Global equity markets notched up record losses in 2008, with the UK's benchmark FTSE 100 index recording its worst performance since launching 24 years ago.
HBOS was the worst performing stock on the FTSE 100, slumping more than 90 per cent as the banking crisis gathered pace, forcing it to seek capital from shareholders and the Government, and ultimately driving it into the arms of Lloyds TSB, the rival with whom it is set to merge in 2009.
The blue chips as a whole were down a bruising 31 per cent, while the junior FTSE 250 index, seen as more representative of the UK economic picture, lost around 40 per cent of its value last year. The market, which is closed for business today, will resume trading tomorrow.
Japan's Nikkei 225, down 42 per cent, also recorded its biggest loss on record last year. New York's S&P 500, down 38.5 per cent over the past 12 months, has suffered its steepest decline since the Great Depression.

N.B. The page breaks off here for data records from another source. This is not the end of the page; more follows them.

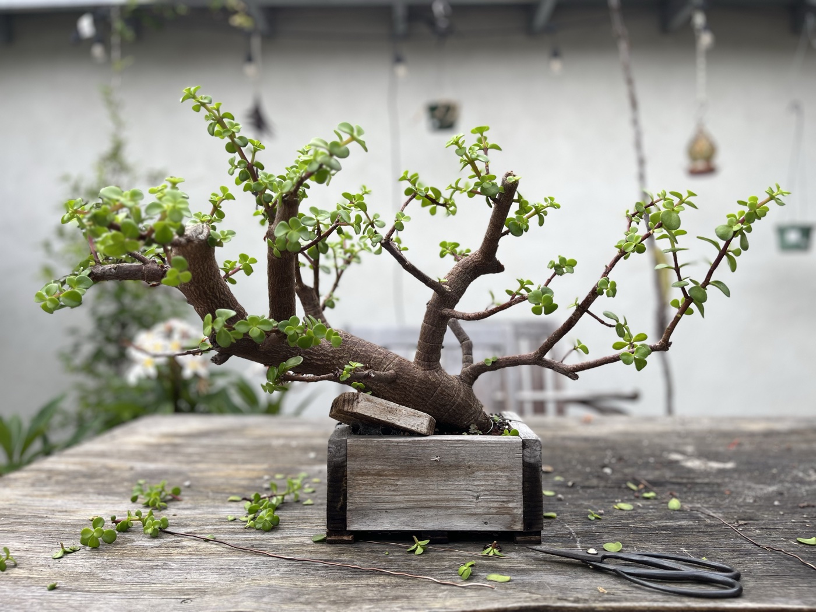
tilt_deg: -0.3
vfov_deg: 53.1
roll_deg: +0.6
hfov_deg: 67.3
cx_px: 408
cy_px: 306
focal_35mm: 26
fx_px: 613
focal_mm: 5.1
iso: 50
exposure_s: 1/558
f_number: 1.6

In the UK, besides HBOS, Royal Bank of Scotland is the other notable loser in the banking sector, shedding more than 86 per cent of its value since last January. Like HBOS, RBS had to seek the assistance of the Government, which is now its single largest shareholder.
"Increasing signs of weakening economic conditions, coupled with clear signs of persisting liquidity and capital pressures in the banking sector, have taken their toll on UK and equity markets more generally over the past year," according to market strategists at Cazenove.

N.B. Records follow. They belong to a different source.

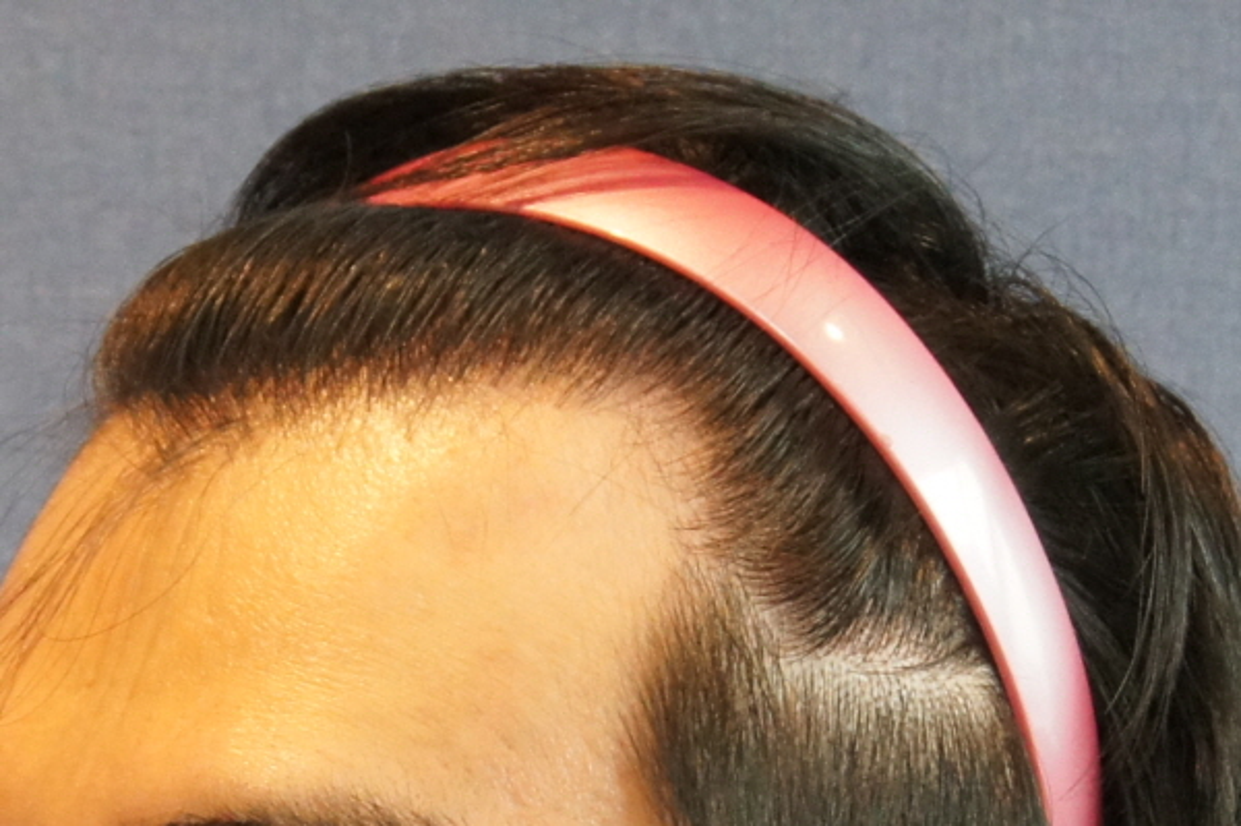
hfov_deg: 37.9
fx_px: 1808
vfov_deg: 25.7
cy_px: 413
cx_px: 620
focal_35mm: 52
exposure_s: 1/30
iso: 1600
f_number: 6.3
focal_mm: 35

The fallout is clear in a survey of the FTSE All Share index, which ranks the blue chips alongside counterparts from the FTSE 250 and the FTSE Small Cap indices.

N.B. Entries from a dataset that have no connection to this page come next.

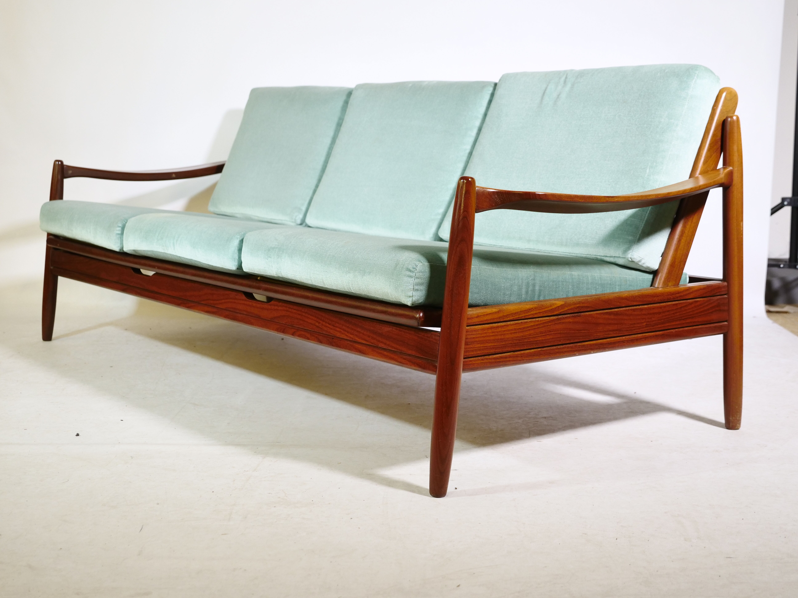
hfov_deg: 36.8
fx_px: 1199
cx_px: 399
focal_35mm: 52
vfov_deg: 28.0
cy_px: 299
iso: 800
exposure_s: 1/60
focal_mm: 26
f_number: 3.2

Johnston Press, down 94 per cent, is the worst off. Besides grappling with the decline in advertising, the Edinburgh Evening News publisher has come under fire as investors sold out of companies saddled with high levels of debt.
Taylor Wimpey is next from the bottom with a loss of 93.4 per cent. Again, the stock, which began the year in the FTSE 100 but now sits in the more modest company of the small caps, faced the twin pressures of a slowdown in the housing market and a large debt pile.
Debt also came to haunt the FTSE 250-listed Punch Taverns, the pubs group that lost an eye-watering 92.4 per cent as the market began to question the tenanted pub model. The specialist finance group Cattles was the weakest among the mid-caps, losing 92.9 per cent of its value in 2008.
On the upside, Randgold Resources won the race on the FTSE 100, clocking up gains of almost 60 per cent as investors sought to increase their exposure to gold, the traditional safe haven in times of economic turmoil.
British Energy, buttressed by the bid from France's EDF, came second, gaining 40.9 per cent, while Astra-Zeneca, up 29.7 per cent, was third among the blue chips.
On the FTSE 250, Telecom Plus, a provider of low-cost utilities, fared the best, up more than 65 per cent.
But no one came close to the AIM-listed Sirius Petroleum, which soared 576 per cent. Formerly called Global Gaming Technologies, the company changed its name in September and is seeking opportunities in the oil and gas sector, with a particular focus on Nigeria. Equator Exploration, which is also focused on oil and gas in West Africa, came second, rising by 183 per cent.